LA FORTALEZA COMMUNITY DEVELOPMENT CORPORATION ECONOMIC development/CULTURAL maintenance via Artes y Cultura
ABOUT: “One of the things that makes culture culture is that it transcends generations," muses Tato Torres. Torres is the head of Yerbabuena, a musical group well-known in East Harlem for playing traditional Puerto Rican music with roots in bomba, plena, and música jibara. Tato is the primary vocalist of the group, but can also be found on drums, guitar, and cuatro. He has nothing but kind words for El Barrio and its significance as a cultural hub for Puerto Ricans like himself. "Culture is not at all the music itself, or the material elements, but the actual process of bringing the common denominators together," he notes. "The moment culture stops evolving and changing, it's no longer culture."

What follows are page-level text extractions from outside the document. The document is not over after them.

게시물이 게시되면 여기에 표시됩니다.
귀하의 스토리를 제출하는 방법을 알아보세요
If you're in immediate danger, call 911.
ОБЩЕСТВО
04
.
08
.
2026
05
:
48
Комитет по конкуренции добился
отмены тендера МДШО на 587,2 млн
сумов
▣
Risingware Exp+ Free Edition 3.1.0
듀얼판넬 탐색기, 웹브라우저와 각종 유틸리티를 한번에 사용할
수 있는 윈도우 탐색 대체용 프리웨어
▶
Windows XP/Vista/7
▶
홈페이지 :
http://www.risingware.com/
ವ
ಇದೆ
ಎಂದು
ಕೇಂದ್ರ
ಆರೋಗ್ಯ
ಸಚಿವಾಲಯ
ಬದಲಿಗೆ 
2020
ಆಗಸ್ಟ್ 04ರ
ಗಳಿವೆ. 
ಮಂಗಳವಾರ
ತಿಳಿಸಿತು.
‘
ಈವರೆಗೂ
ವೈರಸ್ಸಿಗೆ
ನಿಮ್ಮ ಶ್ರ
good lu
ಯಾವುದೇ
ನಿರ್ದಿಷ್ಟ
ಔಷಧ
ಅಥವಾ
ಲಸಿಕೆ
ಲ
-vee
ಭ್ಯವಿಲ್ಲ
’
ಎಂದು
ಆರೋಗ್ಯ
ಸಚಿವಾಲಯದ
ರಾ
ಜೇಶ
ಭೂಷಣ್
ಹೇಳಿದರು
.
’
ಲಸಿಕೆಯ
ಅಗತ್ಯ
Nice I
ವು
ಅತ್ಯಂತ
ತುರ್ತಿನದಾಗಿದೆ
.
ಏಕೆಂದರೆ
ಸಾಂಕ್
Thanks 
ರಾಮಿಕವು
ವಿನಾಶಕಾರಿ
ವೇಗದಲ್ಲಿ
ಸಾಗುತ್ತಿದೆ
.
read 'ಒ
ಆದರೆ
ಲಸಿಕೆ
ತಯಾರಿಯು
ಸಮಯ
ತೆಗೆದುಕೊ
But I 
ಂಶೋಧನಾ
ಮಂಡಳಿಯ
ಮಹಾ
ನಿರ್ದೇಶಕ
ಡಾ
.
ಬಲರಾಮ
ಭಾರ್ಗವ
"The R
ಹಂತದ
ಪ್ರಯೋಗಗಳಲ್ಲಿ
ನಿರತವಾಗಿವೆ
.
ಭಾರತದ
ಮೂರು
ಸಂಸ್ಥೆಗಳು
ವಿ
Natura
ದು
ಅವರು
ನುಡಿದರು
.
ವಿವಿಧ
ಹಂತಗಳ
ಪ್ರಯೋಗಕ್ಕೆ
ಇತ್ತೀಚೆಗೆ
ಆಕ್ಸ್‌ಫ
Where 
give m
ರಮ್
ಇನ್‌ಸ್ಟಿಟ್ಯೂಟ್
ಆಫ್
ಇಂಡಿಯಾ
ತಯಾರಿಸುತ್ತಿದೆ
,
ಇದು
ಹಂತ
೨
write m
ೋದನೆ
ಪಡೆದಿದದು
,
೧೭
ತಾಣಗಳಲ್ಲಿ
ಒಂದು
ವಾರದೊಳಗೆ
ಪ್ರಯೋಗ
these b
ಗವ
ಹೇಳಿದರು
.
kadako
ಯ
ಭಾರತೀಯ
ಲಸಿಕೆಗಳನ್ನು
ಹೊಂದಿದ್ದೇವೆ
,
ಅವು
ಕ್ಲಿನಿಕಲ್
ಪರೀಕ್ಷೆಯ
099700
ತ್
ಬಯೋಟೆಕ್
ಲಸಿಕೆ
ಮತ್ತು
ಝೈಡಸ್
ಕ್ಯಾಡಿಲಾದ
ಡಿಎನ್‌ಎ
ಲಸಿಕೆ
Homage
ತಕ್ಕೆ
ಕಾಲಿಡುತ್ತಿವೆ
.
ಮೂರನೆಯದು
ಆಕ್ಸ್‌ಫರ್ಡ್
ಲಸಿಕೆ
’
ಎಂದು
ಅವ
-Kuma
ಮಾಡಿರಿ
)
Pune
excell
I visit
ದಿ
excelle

COMMUNITY VISIONS: Torres expresses concern over the “double-edged sword” that is gentrification, which he sees as the primary cause of the downfall of artistic venues such as Carlitos and the FB Lounge. As he explains, as soon as an artistic scene takes hold in a neighborhood and gains recognition, then artists start co-opting their local ethnic ties as a way to “legitimize” their artistic style. Art becomes more commercial than representative, the neighborhood suddenly becomes “cool”, and the cultural assets in the neighborhood stop working for the locals they were intended to serve in the first place. That, and the rents go up, displacing those artists whose work did not reach the same commercial audience. Torres points out that the small number of performance venues available to musicians in the area is a limiting factor, especially considering the handful of venues that have closed since his band started playing in the late 90s. "At the end of the day," says Torres, "a kind of symbiotic relationship is necessary for art and the neighborhood to thrive."